2.4. Threshold Selection
How to select the threshold values of T1 and T2 is very important for biological experimental interpretation. Different threshold values lead to different results. If the T1 is high and T2 is low, the graph has few edges and many isolated vertices. As T1 decreases and T2 increases, more edges are added to the graph, until it is completely connected. A graph with a large number of isolated vertices generally will fail to fall into a clique, but too many edges will cause a lot of overlapped cliques, which also are not very informative for data analysis. Proper thresholds will lead to a proper percentage of isolated vertices and reasonable experimental results. The threshold values are related with data sources and data types, and so forth, and they can be selected by graph density and percentage of isolated vertex. Figure 2 gives the gene networks for normalized simulated gene data by MIClique algorithm. The percentage of isolated vertices decreases and the number of edges increases as T1 decreases and T2 increases.
3. Results and Discussion
Real gene expression data including colon dataset and Leukemia dataset are selected to illustrate the application of the proposed MIClique algorithm [22, 23]. The colon dataset contains expression levels of 2000 genes with the highest minimal intensity selected from 6500 genes across 62 samples, 40 tumor samples, and 22 normal samples. The dataset was normalized before further data analysis. The leukemia dataset contains gene expression profiles of acute leukemias measured using Affymetrix high-density oligonucleotide arrays: acute lymphoblastic leukemia (ALL) and acute myeloid leukemia (AML). The dataset contains 7129 human genes, 47 cases of ALL (38 B-cell ALL and 9 T-cell ALL), and 25 cases of AML. Only 3374 genes remained after data preprocessing.

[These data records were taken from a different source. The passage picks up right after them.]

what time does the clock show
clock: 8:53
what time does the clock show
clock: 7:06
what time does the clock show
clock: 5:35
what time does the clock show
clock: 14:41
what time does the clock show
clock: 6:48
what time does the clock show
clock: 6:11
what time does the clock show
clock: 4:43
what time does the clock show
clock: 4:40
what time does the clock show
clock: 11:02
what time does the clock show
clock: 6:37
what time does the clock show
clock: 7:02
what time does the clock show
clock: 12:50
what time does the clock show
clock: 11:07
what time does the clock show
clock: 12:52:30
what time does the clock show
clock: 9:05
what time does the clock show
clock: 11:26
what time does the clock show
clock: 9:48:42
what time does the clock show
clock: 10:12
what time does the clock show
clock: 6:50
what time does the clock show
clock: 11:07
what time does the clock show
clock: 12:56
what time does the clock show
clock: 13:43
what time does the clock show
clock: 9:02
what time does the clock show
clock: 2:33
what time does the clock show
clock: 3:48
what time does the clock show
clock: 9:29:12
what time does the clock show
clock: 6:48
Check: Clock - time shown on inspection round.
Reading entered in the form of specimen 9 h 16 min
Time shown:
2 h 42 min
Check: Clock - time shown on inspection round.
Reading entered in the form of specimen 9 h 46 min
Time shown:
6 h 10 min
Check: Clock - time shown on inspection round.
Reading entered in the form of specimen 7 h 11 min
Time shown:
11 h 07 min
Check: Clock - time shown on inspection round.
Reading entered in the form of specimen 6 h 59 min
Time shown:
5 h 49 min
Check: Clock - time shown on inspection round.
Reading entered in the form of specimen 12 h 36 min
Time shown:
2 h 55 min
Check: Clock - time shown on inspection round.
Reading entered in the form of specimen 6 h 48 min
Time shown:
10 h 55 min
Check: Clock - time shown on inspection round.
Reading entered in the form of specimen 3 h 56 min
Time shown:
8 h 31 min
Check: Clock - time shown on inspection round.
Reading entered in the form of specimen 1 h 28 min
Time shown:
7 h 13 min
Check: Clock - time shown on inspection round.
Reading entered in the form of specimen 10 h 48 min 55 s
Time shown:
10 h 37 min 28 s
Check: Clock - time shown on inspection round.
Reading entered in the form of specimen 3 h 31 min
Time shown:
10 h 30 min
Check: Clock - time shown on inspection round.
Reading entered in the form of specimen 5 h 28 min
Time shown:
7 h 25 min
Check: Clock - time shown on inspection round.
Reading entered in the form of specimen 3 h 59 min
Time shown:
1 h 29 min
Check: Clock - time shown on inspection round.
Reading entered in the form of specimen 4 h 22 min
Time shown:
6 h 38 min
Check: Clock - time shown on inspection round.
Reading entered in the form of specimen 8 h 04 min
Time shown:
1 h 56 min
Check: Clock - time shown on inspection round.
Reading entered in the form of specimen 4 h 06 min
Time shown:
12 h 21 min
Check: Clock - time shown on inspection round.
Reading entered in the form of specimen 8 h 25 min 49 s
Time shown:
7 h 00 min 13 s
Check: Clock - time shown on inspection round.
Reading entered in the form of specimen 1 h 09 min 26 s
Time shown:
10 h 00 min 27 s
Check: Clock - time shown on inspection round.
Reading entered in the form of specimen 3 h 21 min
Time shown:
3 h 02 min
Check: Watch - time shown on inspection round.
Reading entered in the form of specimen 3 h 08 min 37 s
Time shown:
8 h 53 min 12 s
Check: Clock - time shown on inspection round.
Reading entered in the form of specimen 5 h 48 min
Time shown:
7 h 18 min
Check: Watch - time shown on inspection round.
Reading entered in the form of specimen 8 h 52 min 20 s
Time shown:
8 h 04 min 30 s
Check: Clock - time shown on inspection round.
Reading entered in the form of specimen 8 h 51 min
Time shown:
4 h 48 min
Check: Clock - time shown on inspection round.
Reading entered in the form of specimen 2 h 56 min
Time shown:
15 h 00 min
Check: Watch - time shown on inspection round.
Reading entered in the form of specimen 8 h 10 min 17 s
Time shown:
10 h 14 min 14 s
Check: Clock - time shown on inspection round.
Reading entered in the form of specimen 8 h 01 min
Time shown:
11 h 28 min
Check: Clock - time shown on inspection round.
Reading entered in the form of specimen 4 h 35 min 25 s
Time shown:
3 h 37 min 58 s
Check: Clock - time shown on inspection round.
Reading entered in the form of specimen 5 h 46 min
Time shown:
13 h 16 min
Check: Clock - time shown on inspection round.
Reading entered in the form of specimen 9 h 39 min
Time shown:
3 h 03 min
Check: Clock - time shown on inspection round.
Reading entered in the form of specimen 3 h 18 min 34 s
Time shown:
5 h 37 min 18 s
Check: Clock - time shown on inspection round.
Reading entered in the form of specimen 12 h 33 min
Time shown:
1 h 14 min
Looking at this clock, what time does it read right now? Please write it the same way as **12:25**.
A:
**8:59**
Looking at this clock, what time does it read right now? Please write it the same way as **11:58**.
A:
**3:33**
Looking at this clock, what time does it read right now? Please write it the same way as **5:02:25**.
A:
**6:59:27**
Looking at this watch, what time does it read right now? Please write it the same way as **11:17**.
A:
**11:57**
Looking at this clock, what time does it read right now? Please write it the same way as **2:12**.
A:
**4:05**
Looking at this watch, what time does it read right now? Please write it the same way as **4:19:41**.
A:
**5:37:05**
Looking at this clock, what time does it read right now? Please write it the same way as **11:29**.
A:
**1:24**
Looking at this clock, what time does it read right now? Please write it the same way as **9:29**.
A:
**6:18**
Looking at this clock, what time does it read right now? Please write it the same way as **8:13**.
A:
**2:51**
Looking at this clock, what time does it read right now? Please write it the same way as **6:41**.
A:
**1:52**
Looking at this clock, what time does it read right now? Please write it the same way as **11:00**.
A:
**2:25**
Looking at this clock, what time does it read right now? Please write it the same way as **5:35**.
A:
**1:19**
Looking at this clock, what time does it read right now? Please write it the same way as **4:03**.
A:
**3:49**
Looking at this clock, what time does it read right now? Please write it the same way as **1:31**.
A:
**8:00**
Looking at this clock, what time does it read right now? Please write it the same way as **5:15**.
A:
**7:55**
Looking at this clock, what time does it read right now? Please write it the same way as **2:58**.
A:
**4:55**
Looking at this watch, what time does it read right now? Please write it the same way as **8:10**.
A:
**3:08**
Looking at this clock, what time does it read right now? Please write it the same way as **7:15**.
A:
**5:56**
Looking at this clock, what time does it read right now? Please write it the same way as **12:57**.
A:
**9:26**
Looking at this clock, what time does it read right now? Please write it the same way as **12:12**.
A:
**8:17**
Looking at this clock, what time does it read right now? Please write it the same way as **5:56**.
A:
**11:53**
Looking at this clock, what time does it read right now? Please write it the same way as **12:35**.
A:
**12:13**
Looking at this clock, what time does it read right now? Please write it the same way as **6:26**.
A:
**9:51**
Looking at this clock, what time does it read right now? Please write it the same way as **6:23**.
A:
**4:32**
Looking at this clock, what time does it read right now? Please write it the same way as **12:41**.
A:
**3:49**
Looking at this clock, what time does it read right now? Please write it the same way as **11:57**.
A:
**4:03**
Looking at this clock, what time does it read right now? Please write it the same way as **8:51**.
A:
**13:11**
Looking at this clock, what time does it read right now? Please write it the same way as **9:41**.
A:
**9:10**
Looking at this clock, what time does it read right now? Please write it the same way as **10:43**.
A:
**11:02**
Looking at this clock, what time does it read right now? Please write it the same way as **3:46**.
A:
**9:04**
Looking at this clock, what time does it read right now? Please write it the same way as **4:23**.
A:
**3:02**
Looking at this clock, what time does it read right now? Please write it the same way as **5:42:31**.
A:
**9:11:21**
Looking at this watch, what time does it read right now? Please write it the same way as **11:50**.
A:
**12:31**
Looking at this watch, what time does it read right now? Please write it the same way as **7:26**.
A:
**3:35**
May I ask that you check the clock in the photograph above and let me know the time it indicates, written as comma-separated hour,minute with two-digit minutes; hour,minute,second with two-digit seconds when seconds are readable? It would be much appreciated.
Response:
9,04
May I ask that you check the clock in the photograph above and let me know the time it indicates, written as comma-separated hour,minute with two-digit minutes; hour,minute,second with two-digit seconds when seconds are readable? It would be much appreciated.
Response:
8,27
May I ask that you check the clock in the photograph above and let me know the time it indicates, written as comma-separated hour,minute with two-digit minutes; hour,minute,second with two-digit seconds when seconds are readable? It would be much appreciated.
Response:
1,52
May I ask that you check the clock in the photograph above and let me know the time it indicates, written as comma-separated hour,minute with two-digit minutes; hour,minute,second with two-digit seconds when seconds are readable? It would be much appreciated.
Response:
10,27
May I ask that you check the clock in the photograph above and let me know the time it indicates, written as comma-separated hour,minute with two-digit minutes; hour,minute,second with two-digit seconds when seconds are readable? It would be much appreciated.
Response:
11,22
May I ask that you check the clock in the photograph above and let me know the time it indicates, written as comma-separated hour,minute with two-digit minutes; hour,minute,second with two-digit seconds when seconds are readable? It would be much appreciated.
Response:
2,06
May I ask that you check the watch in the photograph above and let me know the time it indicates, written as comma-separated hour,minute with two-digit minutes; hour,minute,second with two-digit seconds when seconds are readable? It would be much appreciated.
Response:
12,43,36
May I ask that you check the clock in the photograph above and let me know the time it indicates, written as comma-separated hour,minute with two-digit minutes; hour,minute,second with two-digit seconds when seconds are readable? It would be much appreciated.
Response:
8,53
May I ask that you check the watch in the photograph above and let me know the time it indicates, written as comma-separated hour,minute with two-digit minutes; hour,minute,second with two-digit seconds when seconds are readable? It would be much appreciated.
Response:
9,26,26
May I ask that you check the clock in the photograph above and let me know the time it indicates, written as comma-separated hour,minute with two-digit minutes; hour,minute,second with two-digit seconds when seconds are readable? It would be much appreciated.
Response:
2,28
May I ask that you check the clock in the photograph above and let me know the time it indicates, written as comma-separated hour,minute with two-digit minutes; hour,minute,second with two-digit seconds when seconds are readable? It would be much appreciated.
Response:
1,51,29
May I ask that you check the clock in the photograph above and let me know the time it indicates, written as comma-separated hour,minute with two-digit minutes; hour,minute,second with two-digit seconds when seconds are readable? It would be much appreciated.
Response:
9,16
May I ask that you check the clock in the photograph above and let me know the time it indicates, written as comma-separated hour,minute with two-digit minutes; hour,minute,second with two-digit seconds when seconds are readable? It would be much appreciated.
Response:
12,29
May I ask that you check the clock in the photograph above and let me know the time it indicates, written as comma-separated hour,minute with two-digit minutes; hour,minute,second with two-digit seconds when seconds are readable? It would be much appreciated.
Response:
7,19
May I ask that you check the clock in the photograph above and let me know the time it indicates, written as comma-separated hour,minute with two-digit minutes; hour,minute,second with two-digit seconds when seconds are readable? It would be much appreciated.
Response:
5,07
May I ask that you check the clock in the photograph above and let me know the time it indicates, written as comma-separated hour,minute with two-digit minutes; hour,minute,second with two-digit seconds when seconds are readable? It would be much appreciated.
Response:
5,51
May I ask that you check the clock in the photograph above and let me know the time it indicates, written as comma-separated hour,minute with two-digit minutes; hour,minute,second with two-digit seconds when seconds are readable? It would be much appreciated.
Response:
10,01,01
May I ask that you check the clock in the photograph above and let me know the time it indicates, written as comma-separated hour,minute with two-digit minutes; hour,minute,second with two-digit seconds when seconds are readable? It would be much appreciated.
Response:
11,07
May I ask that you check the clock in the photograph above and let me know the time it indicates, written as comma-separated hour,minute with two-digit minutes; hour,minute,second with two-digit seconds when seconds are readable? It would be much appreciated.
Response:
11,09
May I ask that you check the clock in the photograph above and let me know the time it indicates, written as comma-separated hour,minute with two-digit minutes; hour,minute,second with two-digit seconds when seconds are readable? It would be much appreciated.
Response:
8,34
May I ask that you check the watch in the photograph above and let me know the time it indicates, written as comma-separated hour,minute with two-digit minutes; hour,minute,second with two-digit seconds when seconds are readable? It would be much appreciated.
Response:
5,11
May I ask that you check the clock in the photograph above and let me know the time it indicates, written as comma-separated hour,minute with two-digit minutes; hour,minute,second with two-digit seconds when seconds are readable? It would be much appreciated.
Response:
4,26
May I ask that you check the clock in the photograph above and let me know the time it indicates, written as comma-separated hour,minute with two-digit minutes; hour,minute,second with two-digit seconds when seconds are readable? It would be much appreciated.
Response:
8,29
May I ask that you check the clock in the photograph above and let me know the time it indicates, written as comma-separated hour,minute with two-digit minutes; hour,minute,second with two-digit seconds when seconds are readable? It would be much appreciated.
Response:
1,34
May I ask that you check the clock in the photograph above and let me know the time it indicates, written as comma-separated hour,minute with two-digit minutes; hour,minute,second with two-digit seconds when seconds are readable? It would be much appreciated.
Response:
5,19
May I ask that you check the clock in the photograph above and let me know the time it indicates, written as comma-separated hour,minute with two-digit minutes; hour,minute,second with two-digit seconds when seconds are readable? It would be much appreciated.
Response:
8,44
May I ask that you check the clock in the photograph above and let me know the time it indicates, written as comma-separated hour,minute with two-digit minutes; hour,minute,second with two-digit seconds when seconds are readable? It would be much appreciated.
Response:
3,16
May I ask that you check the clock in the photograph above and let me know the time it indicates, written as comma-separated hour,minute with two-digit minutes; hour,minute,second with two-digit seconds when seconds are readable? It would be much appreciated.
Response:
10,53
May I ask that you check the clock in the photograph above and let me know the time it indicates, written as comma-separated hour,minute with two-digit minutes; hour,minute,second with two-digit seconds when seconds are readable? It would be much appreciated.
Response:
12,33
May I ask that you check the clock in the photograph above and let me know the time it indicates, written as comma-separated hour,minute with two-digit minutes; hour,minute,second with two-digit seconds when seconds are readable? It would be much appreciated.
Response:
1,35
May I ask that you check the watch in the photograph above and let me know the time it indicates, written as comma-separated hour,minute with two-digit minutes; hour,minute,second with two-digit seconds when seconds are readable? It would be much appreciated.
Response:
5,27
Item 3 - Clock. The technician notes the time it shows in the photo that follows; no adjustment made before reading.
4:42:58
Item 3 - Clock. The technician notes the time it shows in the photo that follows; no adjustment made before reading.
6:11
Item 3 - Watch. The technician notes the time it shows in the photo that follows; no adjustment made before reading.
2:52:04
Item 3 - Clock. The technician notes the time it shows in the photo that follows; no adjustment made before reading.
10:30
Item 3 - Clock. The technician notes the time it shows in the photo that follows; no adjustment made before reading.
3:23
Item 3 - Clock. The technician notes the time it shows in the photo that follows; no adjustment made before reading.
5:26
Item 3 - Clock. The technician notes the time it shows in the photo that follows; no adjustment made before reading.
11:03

3.1. Results of Colon Dataset
Different threshold values are selected for colon dataset. Figure 3 gives the percentage of isolated vertices and the density of the graph (number of edges present in graph divided by maximum possible number of edges, which is C20002). The final thresholds for colon data are selected as T1 = 2.2 and T2 = 1.0. Then the data are transformed into gene network by MIClique algorithm.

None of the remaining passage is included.